* What you need to do
Could you filter the data below down to the lines that hold the word "Domoticz"?

Collected data
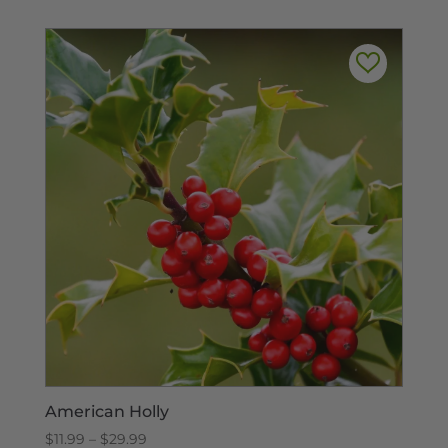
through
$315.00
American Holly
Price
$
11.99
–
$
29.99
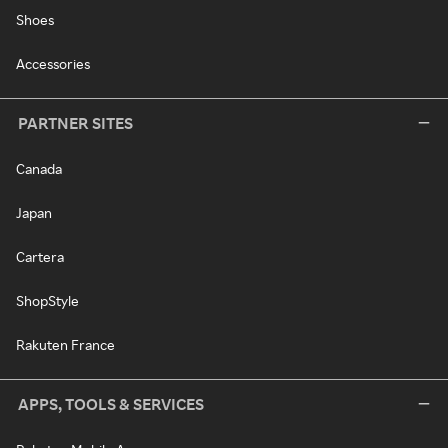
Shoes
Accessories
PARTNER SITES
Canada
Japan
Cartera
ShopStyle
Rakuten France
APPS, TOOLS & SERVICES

---

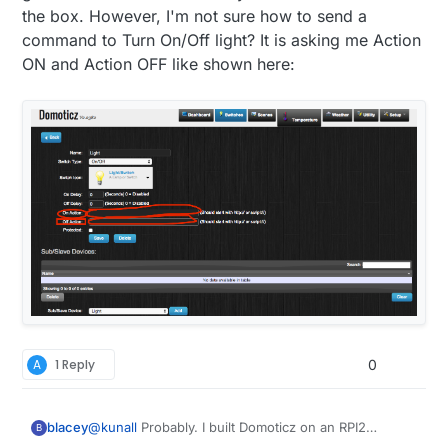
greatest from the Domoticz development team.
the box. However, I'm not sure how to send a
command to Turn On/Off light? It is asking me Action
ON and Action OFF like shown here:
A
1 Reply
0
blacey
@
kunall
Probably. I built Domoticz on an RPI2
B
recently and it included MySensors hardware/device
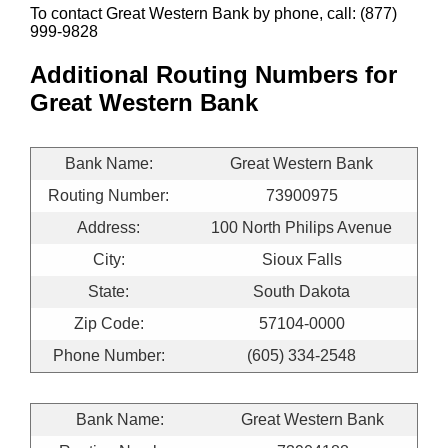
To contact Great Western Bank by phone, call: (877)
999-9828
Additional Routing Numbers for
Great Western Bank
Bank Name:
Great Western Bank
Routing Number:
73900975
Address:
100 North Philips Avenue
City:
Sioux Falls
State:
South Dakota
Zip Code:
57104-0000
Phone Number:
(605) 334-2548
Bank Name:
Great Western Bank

...

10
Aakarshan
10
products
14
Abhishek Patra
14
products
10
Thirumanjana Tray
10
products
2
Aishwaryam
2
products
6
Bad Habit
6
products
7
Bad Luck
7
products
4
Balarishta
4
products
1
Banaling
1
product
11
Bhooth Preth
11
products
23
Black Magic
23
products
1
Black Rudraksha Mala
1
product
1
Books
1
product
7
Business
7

* Response below
greatest from the Domoticz development team.
Probably. I built Domoticz on an RPI2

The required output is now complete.